CN-114600054-B - Computer-implemented method for creating an environment map for operating a mobile agent
Abstract
The invention relates to a computer-implemented method for operating a mobile agent (1) in an environment based on the position of the mobile agent (1), wherein for operating the mobile agent (1), the positioning of the mobile agent (1) is carried out by detecting (S1) sensor data with respect to a wall (2) and/or an object (3) located in the environment, wherein the sensor data indicate the alignment and distance of the wall (2) and/or the object (3) in an agent coordinate system (A) fixed with respect to the agent, and determining (S11-S18) the position of the mobile agent (1) in the environment by means of a SLAM algorithm, taking into account the Manhattan orientation.
Inventors
- P. Biebel
Assignees
- 罗伯特·博世有限公司
Dates
- Publication Date
- 20260505
- Application Date
- 20200924
- Priority Date
- 20191107
Claims (15)
- 1. A computer-implemented method of operating a mobile agent (1) in an environment based on the pose of the mobile agent (1), wherein for operating the mobile agent (1) the positioning of the mobile agent (1) is performed with the following steps: -detecting sensor data about walls (2) and/or objects (3) located in an environment, wherein the sensor data is descriptive of an alignment and a distance of the walls (2) and/or objects (3) in an agent coordinate system (a) fixed relative to the agent; -determining the pose of the mobile agent (1) in the environment by means of a SLAM algorithm taking into account manhattan orientations, wherein for each determination of an effective manhattan orientation in a detection step a manhattan node and a manhattan edge between one of the pose nodes and the involved manhattan node are inserted into the SLAM graph, such that a subsequent optimization algorithm for minimizing errors is next used, said additional boundary conditions being predefined by manhattan orientation in order to determine the pose of each of the pose nodes, wherein the SLAM algorithm corresponds to a graph-based SLAM algorithm based on a SLAM graph with nodes and transformation edges, wherein a respective pose node describes the pose of the mobile agent determined from the sensor data, and wherein between each two pose nodes there is a transformation edge describing a change in the pose determined from the sensor data between the poses associated with the respective two pose nodes, wherein the pose nodes are subjected to a respective algorithm, wherein a respective error is determined from the manhattan node and the manhattan node, and a respective threshold error is determined from the graph, wherein a probability of the change in the manhattan node and the manhattan node is subjected to the graph is determined, and the error is taken into account.

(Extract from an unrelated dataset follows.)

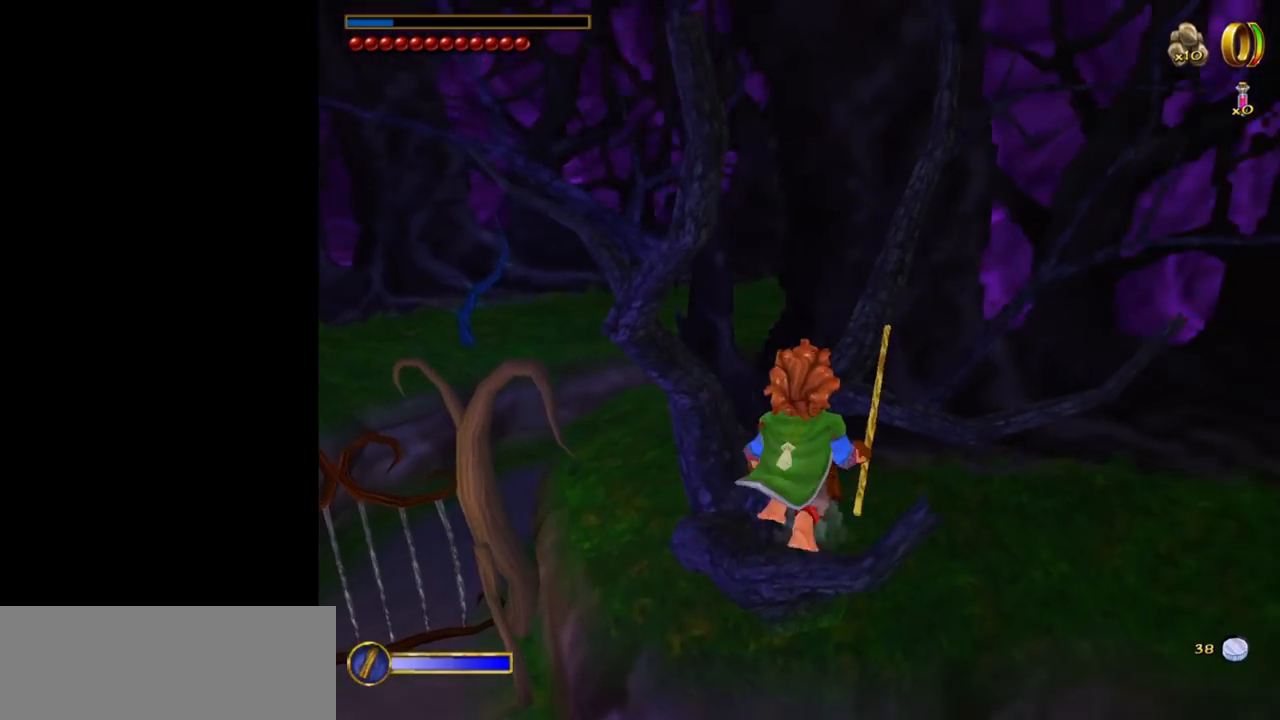
Gameplay with keyboard and mouse; each line is a JSON object with the keys and mouse buttons held at the frame after it. "events" lists presses ("down") and releases ("up") of "1", "2", "3", "a", "ctrl", "d", "down", "e", "escape", "f", "left", "return", "right", "s", "shift", "space", "tab", "up", "w", "mouse_left" and "mouse_right" between this image and that frame as [ms after this image, input, new state], when the widget could be followed in between. "mouse_left", "mouse_right" = the "left", "right" buttons of the "mouse" list. No other keys are recorded. Mouse movement is not recorded.
{"keys": ["space", "w"], "mouse": [], "events": [[434, "space", "down"], [434, "w", "down"]]}
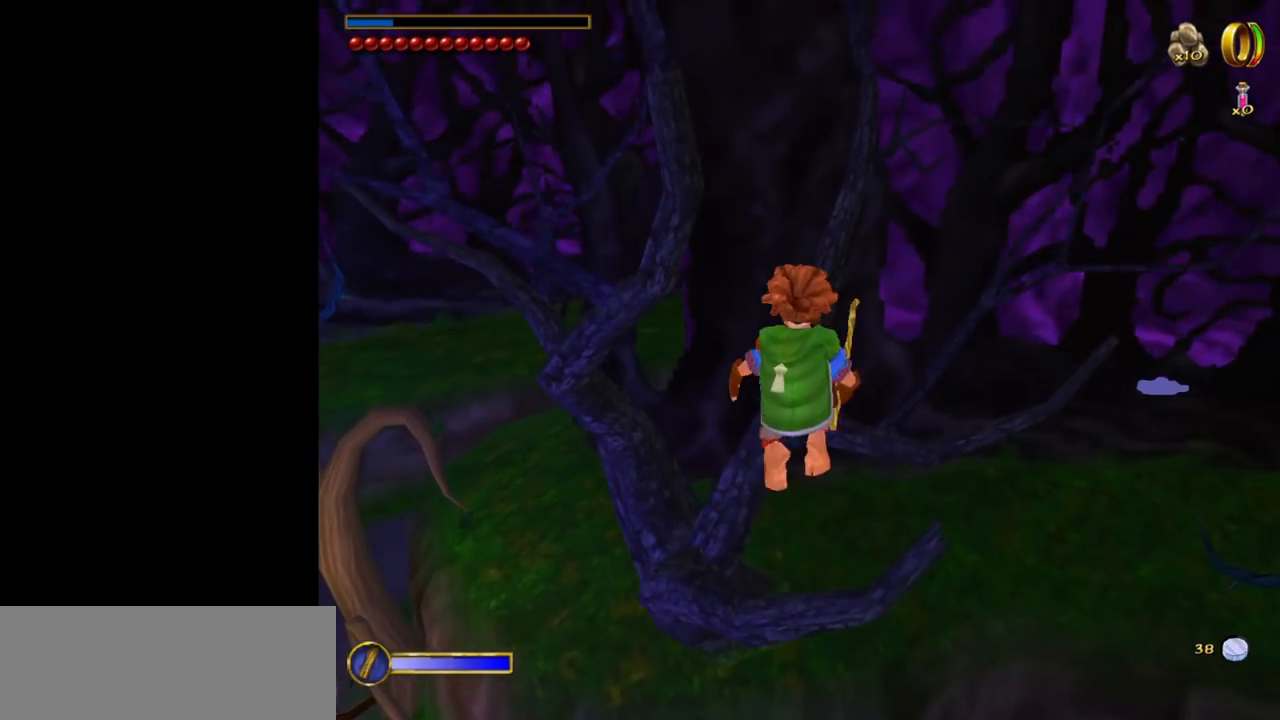
{"keys": [], "mouse": [], "events": [[117, "space", "up"], [317, "w", "up"]]}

- 2. The method of claim 1, wherein the SLAM algorithm sets a minimization of an error function related to a measurement error of the sensor data, which is related to the manhattan orientation.
- 3. Method according to claim 1, wherein a set of points is determined from the sensor data, the set of points describing the detected coordinates of the wall (2) and/or object (3), wherein the points in the set of points are combined into local units adjacent to each other, wherein manhattan normalization is applied to units having a unit orientation with a straight line or a 90 ° structure, wherein the manhattan orientation is determined from the dominant orientation of the straight line structure in the local units.

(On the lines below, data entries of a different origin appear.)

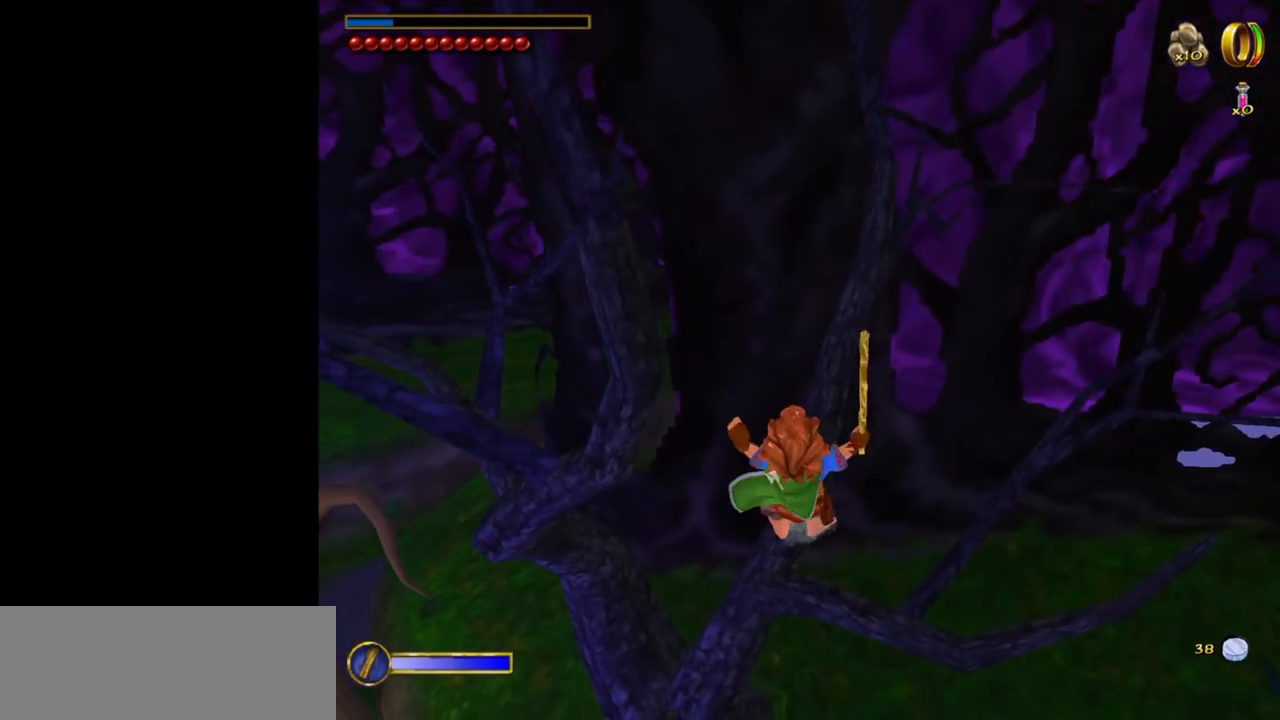
{"keys": [], "mouse": [], "events": []}
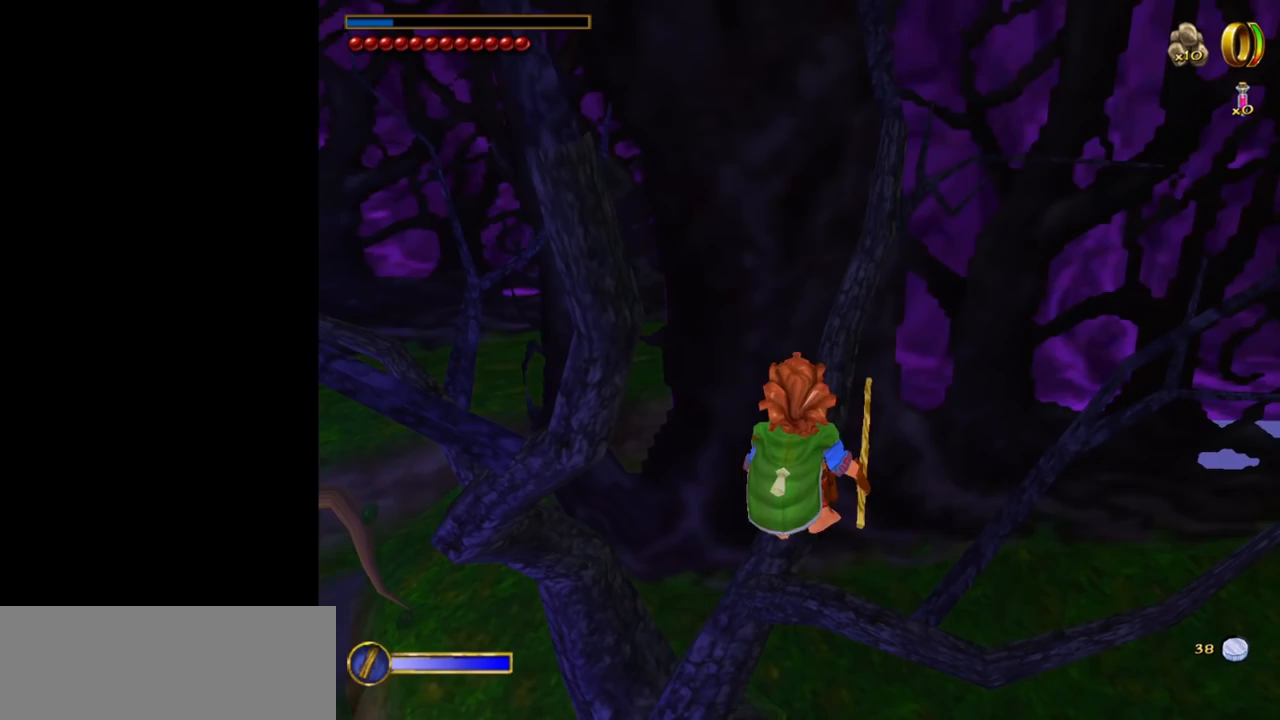
{"keys": [], "mouse": [], "events": []}
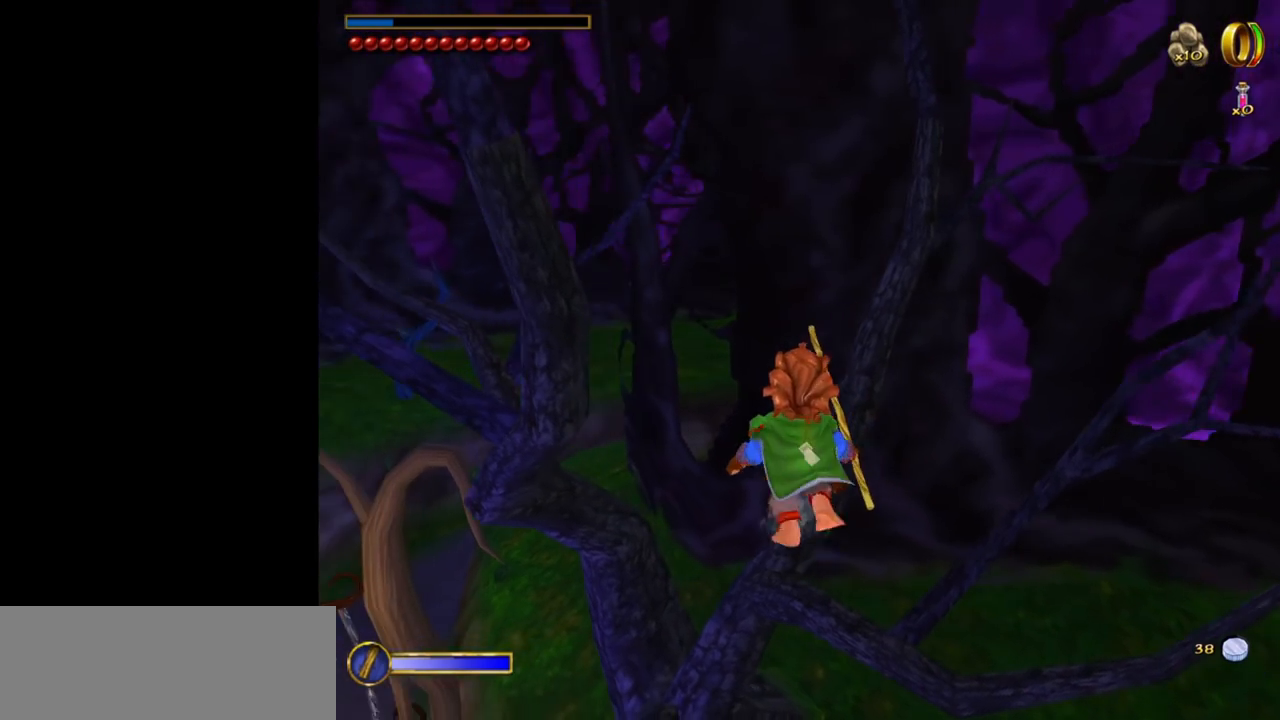
{"keys": [], "mouse": [], "events": []}
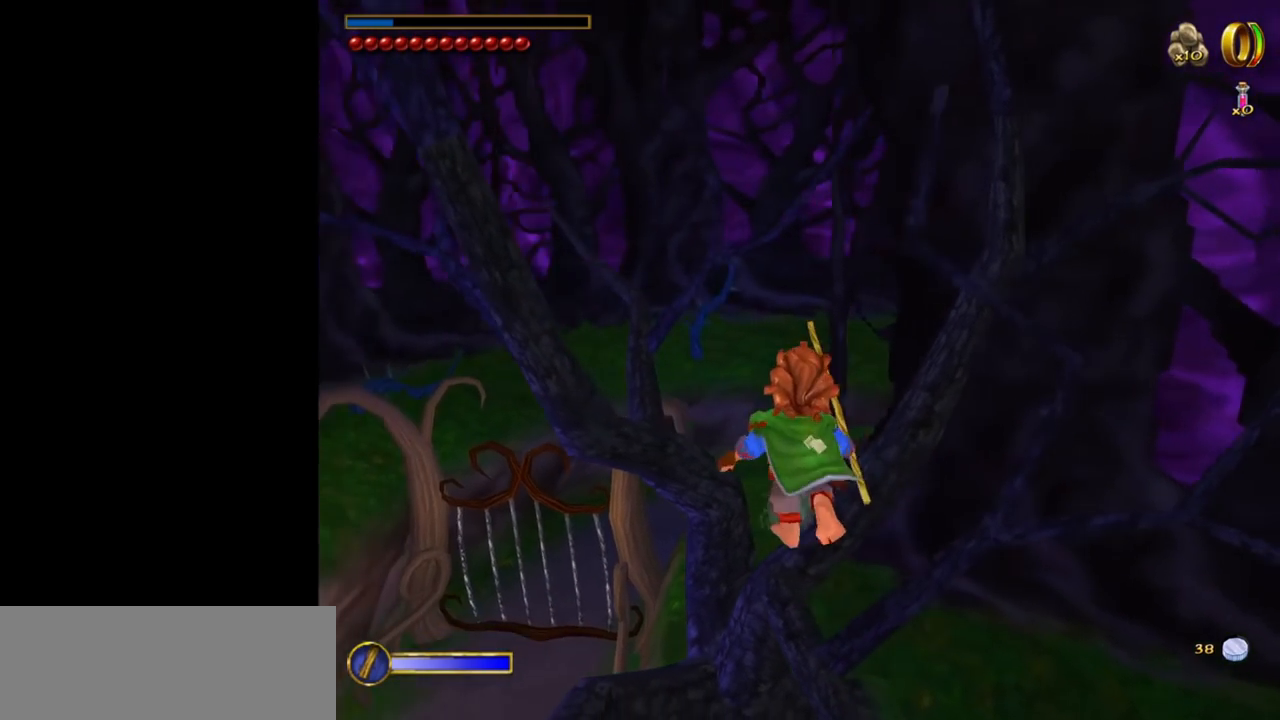
{"keys": [], "mouse": [], "events": []}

- 4. A method according to claim 3, wherein, to determine the dominant orientation of the cells, similarity to all further cell orientations is determined for each cell orientation of one cell, and a similarity measure is determined for each cell, wherein the manhattan orientation corresponds to a cell orientation of a selected one of the cells according to the similarity measure.

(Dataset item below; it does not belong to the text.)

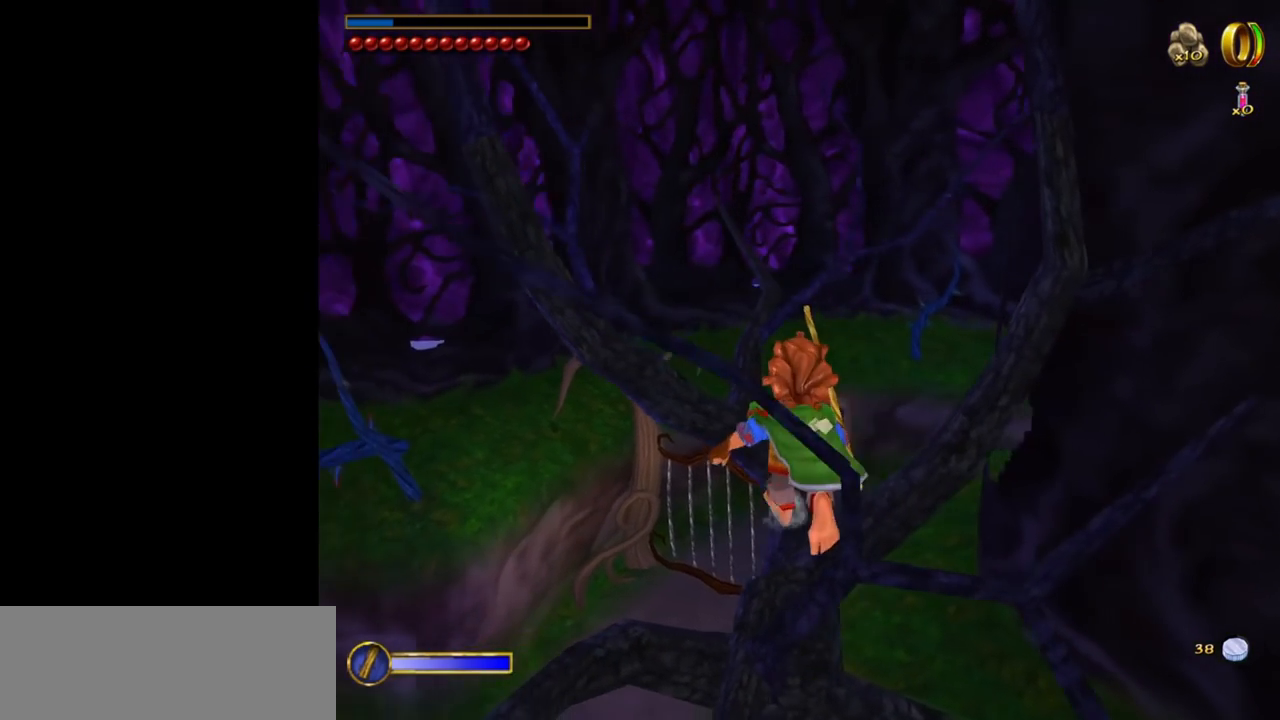
{"keys": [], "mouse": [], "events": []}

- 5. The method of claim 4, wherein the determining of the similarity is performed based on a manhattan normalized orientation difference between each of the two cell orientations.
- 6. The method of any of claims 3-5, wherein the determined manhattan orientation is considered only if more than a predetermined number of cell orientations of the cells lie within a manhattan normalized orientation difference from the determined manhattan orientation.
- 7. Method according to claim 1 or 2, wherein the mobile agent (1) is operated according to the determined pose, and/or wherein an environment map is determined by means of the current pose of the mobile agent (1), and the mobile agent (1) is operated according to the environment map.
- 8. The method of claim 4, wherein a similarity measure is determined for each cell as a sum of the similarities of the respective cell with respect to the remaining cells.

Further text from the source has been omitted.